Milestone ground truth: php artisan tinker experiments/calibrate_real.php.
Files in Scope
config/ai_suggestions.php— thresholds (max_groups_sent, min_group_count, confidence_floor, overbroad_fraction). Single source of truth: the tunableAI_SUGGESTIONS_*overrides were removed from.env, so editing the config default here actually takes effect. Threshold experiments live here.app/Services/Ai/RuleSuggestionAggregator.php— grouping + key normalization (the clustering lever; better merchant extraction merges more tx into bigger groups so they pass min_group_count and produce clean tokens).app/Services/Ai/RuleSuggestionGuard.php— validation logic.app/Ai/Agents/RuleSuggestionAgent.php— the prompt (realization lever; judge ONLY viareal_tx, never oracle, since the oracle assumes ideal model).app/Services/Ai/LaravelAiRuleSuggestionGenerator.php— batching the model call would let us send more groups without one giant payload.
Off Limits
experiments/bench.phporacle token heuristic + stoplist are FROZEN. Improving them games the metric. Only real pipeline code/config may change.- No deleting/weakening tests. No new dependencies without approval.
- Do not re-add
AI_SUGGESTIONS_*threshold overrides to.env. - Do not touch the user's DB rows further (already reset).
Constraints
- LANGUAGE-AGNOSTIC: the user base is pan-European (ES/DE/FR/IT/…), so NO product
change may hardcode Spanish (or any single-language) wordlists. Clustering /
noise removal must be statistical (e.g. per-user token frequency) or delegated
to the multilingual model. The Spanish stoplist in
experiments/bench.phpis a measurement-only artifact for this one Spanish user — never ship its approach. - Every kept change must keep the AI test suite green
(
php artisan test --compact tests/Feature/Ai). - Keep PHP style (
vendor/bin/pint --dirty). - Threshold/clustering wins are judged by
oracle_tx. Prompt/batching wins are judged byreal_tx(median of 2–3 runs, since it is noisy). - Validate
real_txafter any kept ceiling change to confirm the live model actually realizes part of the new ceiling (oracle is only an upper bound).
What's Been Tried
- Baseline (max_groups_sent=40, min_group_count=2, overbroad=0.4, floor=0.3):
oracle_tx=830,reachable_tx=515,groups_sent=40, real_tx≈416 (median 437/410/400). The live model covers only ~25 of 40 groups → big gap between real (≈416) and the oracle ceiling (830). Two independent levers: raise the ceiling (aggregation/clustering) AND close the realization gap (prompt/batching).

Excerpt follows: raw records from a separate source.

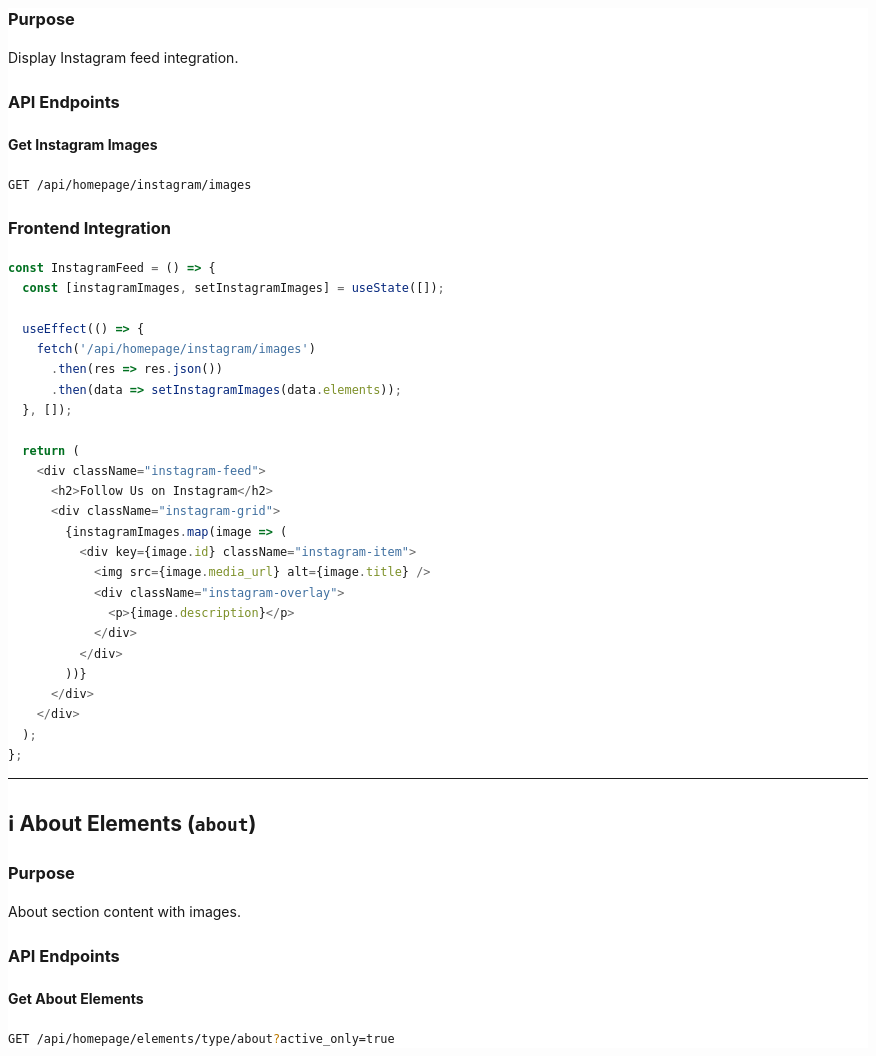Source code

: ### Purpose
Display Instagram feed integration.

### API Endpoints

#### Get Instagram Images
```bash
GET /api/homepage/instagram/images
```

### Frontend Integration
```javascript
const InstagramFeed = () => {
  const [instagramImages, setInstagramImages] = useState([]);
  
  useEffect(() => {
    fetch('/api/homepage/instagram/images')
      .then(res => res.json())
      .then(data => setInstagramImages(data.elements));
  }, []);
  
  return (
    <div className="instagram-feed">
      <h2>Follow Us on Instagram</h2>
      <div className="instagram-grid">
        {instagramImages.map(image => (
          <div key={image.id} className="instagram-item">
            <img src={image.media_url} alt={image.title} />
            <div className="instagram-overlay">
              <p>{image.description}</p>
            </div>
          </div>
        ))}
      </div>
    </div>
  );
};
```

---

## ℹ️ About Elements (`about`)

### Purpose
About section content with images.

### API Endpoints

#### Get About Elements
```bash
GET /api/homepage/elements/type/about?active_only=true
```
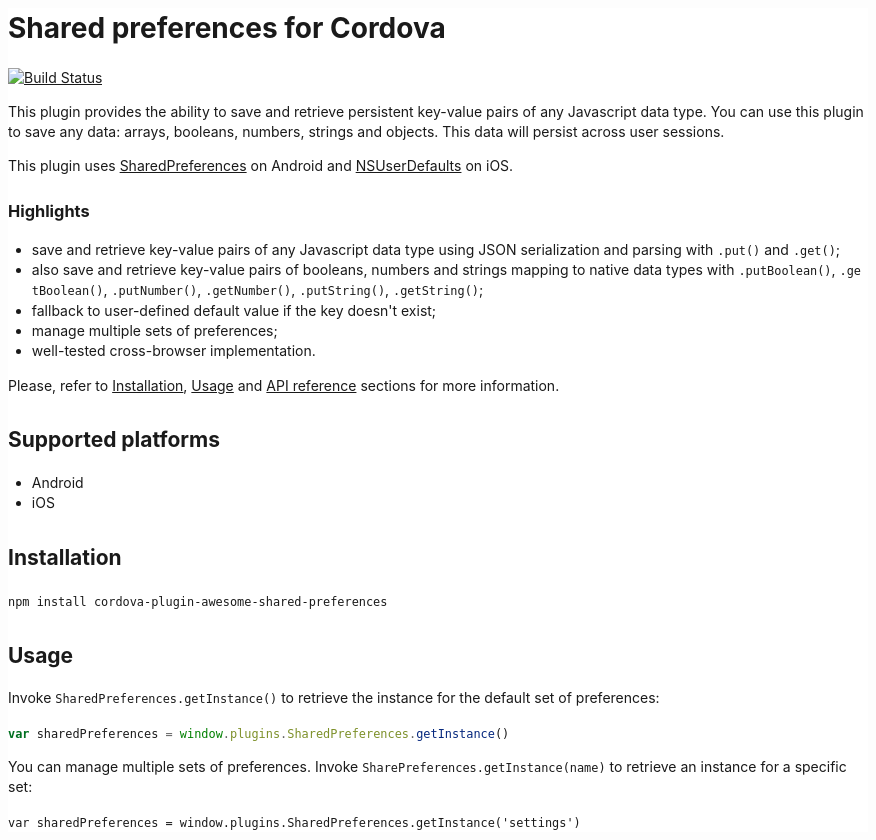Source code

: # Shared preferences for Cordova

[![Build Status](https://travis-ci.org/adriano-di-giovanni/cordova-plugin-shared-preferences.svg?branch=master)](https://travis-ci.org/adriano-di-giovanni/cordova-plugin-shared-preferences)

This plugin provides the ability to save and retrieve persistent key-value pairs of any Javascript data type. You can use this plugin to save any data: arrays, booleans, numbers, strings and objects. This data will persist across user sessions.

This plugin uses [SharedPreferences](https://developer.android.com/reference/android/content/SharedPreferences.html) on Android and [NSUserDefaults](https://developer.apple.com/documentation/foundation/nsuserdefaults?language=objc) on iOS.

### Highlights

* save and retrieve key-value pairs of any Javascript data type using JSON serialization and parsing with `.put()` and `.get()`;
* also save and retrieve key-value pairs of booleans, numbers and strings mapping to native data types with `.putBoolean()`, `.getBoolean()`, `.putNumber()`, `.getNumber()`, `.putString()`, `.getString()`;
* fallback to user-defined default value if the key doesn't exist;
* manage multiple sets of preferences;
* well-tested cross-browser implementation.

Please, refer to [Installation](#installation), [Usage](#usage) and [API reference](#api_reference) sections for more information.

## Supported platforms

* Android
* iOS

## Installation <a name="installation"></a>

```bash
npm install cordova-plugin-awesome-shared-preferences
```

## Usage <a name="usage"></a>

Invoke `SharedPreferences.getInstance()` to retrieve the instance for the default set of preferences:

```javascript
var sharedPreferences = window.plugins.SharedPreferences.getInstance()
```

You can manage multiple sets of preferences. Invoke `SharePreferences.getInstance(name)` to retrieve an instance for a specific set:

```javascripts
var sharedPreferences = window.plugins.SharedPreferences.getInstance('settings')
```
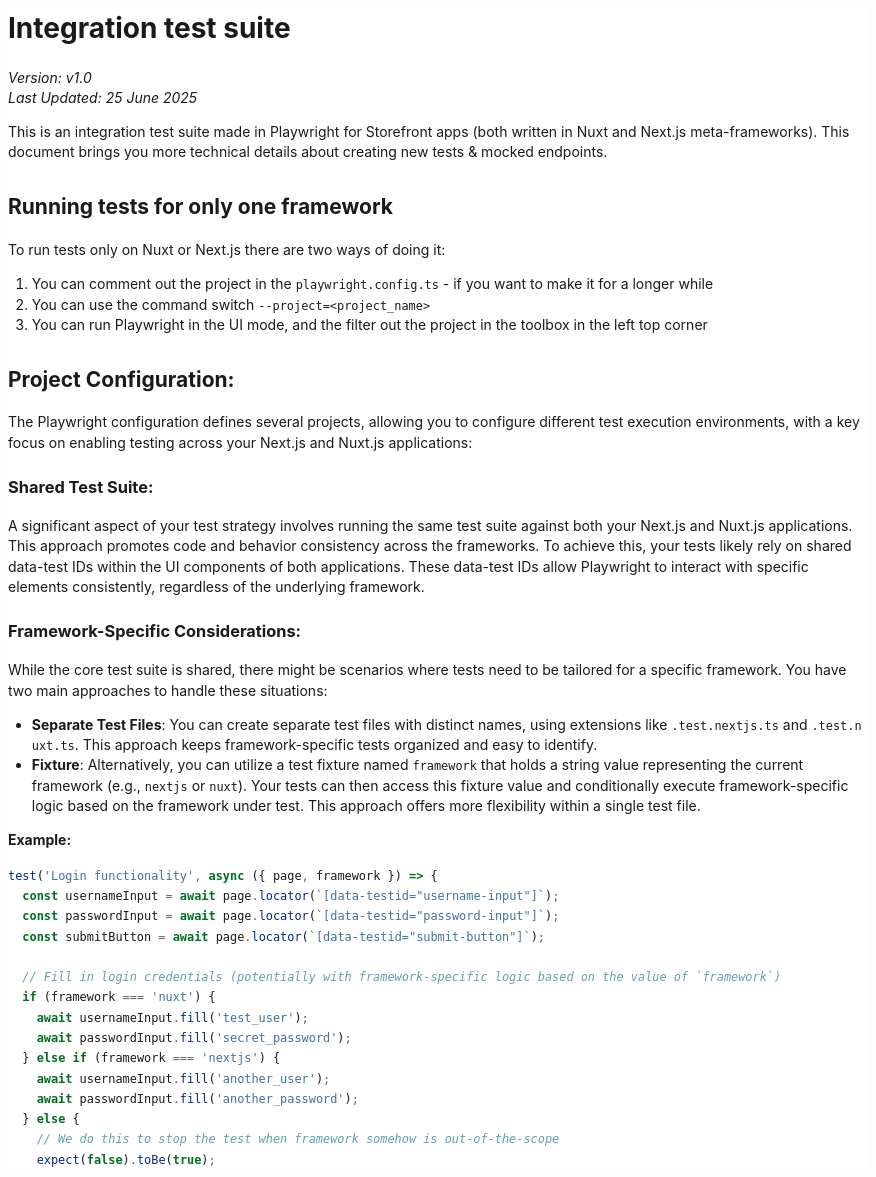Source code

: # Integration test suite

*Version: v1.0*  
*Last Updated: 25 June 2025*

This is an integration test suite made in Playwright for Storefront apps (both written in Nuxt and Next.js meta-frameworks). This document brings you more technical details about creating new tests & mocked endpoints.

## Running tests for only one framework

To run tests only on Nuxt or Next.js there are two ways of doing it:

1. You can comment out the project in the `playwright.config.ts` - if you want to make it for a longer while
1. You can use the command switch `--project=<project_name>`
1. You can run Playwright in the UI mode, and the filter out the project in the toolbox in the left top corner

## Project Configuration:

The Playwright configuration defines several projects, allowing you to configure different test execution environments, with a key focus on enabling testing across your Next.js and Nuxt.js applications:

### Shared Test Suite:

A significant aspect of your test strategy involves running the same test suite against both your Next.js and Nuxt.js applications. This approach promotes code and behavior consistency across the frameworks. To achieve this, your tests likely rely on shared data-test IDs within the UI components of both applications. These data-test IDs allow Playwright to interact with specific elements consistently, regardless of the underlying framework.

### Framework-Specific Considerations:

While the core test suite is shared, there might be scenarios where tests need to be tailored for a specific framework. You have two main approaches to handle these situations:

- **Separate Test Files**: You can create separate test files with distinct names, using extensions like `.test.nextjs.ts` and `.test.nuxt.ts`. This approach keeps framework-specific tests organized and easy to identify.
- **Fixture**: Alternatively, you can utilize a test fixture named `framework` that holds a string value representing the current framework (e.g., `nextjs` or `nuxt`). Your tests can then access this fixture value and conditionally execute framework-specific logic based on the framework under test. This approach offers more flexibility within a single test file.

**Example:**

```ts
test('Login functionality', async ({ page, framework }) => {
  const usernameInput = await page.locator(`[data-testid="username-input"]`);
  const passwordInput = await page.locator(`[data-testid="password-input"]`);
  const submitButton = await page.locator(`[data-testid="submit-button"]`);

  // Fill in login credentials (potentially with framework-specific logic based on the value of `framework`)
  if (framework === 'nuxt') {
    await usernameInput.fill('test_user');
    await passwordInput.fill('secret_password');
  } else if (framework === 'nextjs') {
    await usernameInput.fill('another_user');
    await passwordInput.fill('another_password');
  } else {
    // We do this to stop the test when framework somehow is out-of-the-scope
    expect(false).toBe(true);
```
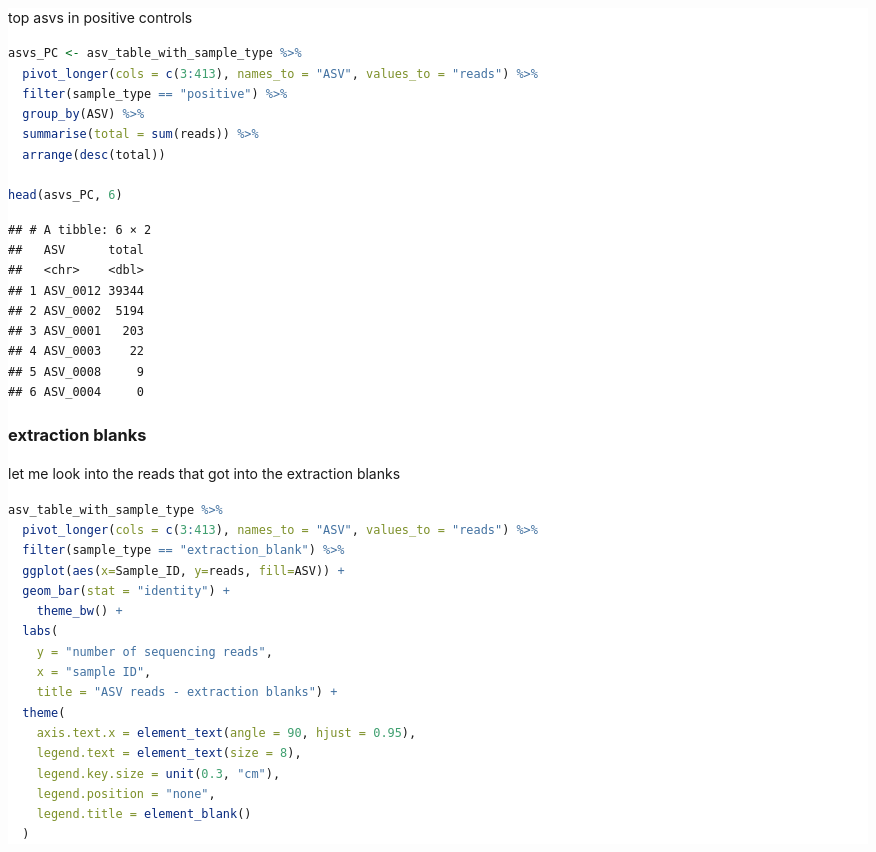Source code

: top asvs in positive controls

``` r
asvs_PC <- asv_table_with_sample_type %>%
  pivot_longer(cols = c(3:413), names_to = "ASV", values_to = "reads") %>%
  filter(sample_type == "positive") %>%
  group_by(ASV) %>%
  summarise(total = sum(reads)) %>%
  arrange(desc(total))

head(asvs_PC, 6)
```

    ## # A tibble: 6 × 2
    ##   ASV      total
    ##   <chr>    <dbl>
    ## 1 ASV_0012 39344
    ## 2 ASV_0002  5194
    ## 3 ASV_0001   203
    ## 4 ASV_0003    22
    ## 5 ASV_0008     9
    ## 6 ASV_0004     0

### extraction blanks

let me look into the reads that got into the extraction blanks

``` r
asv_table_with_sample_type %>%
  pivot_longer(cols = c(3:413), names_to = "ASV", values_to = "reads") %>%
  filter(sample_type == "extraction_blank") %>%
  ggplot(aes(x=Sample_ID, y=reads, fill=ASV)) +
  geom_bar(stat = "identity") + 
    theme_bw() +
  labs(
    y = "number of sequencing reads",
    x = "sample ID",
    title = "ASV reads - extraction blanks") + 
  theme(
    axis.text.x = element_text(angle = 90, hjust = 0.95),
    legend.text = element_text(size = 8),
    legend.key.size = unit(0.3, "cm"),
    legend.position = "none",
    legend.title = element_blank()
  )
```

Idea Backlog (rough priority)
- [DONE r2] max_groups_sent 40 → 150 (covers all count≥2 groups).
- [DONE r3] Batch the Gemini call so a big payload doesn't make the model under-enumerate (real_tx).
- LANGUAGE-AGNOSTIC clustering: strip noise tokens by per-user document frequency (words shared across many of THIS user's groups are noise in any language), not by a hardcoded wordlist. Merges merchant variants → more count≥2 groups, cleaner tokens. Replaces the old "strip Spanish noise" idea.
- min_group_count 2 → 1 (adds 499 singleton groups; ceiling toward 1300).
- Tune overbroad_fraction / confidence_floor.
- Prompt: insist on covering EVERY group + multilingual merchant-token extraction (real_tx).
- Use AI over all transaction descriptions (CSV-style) to discover groups — user idea; explore as an alternative to PHP pre-aggregation.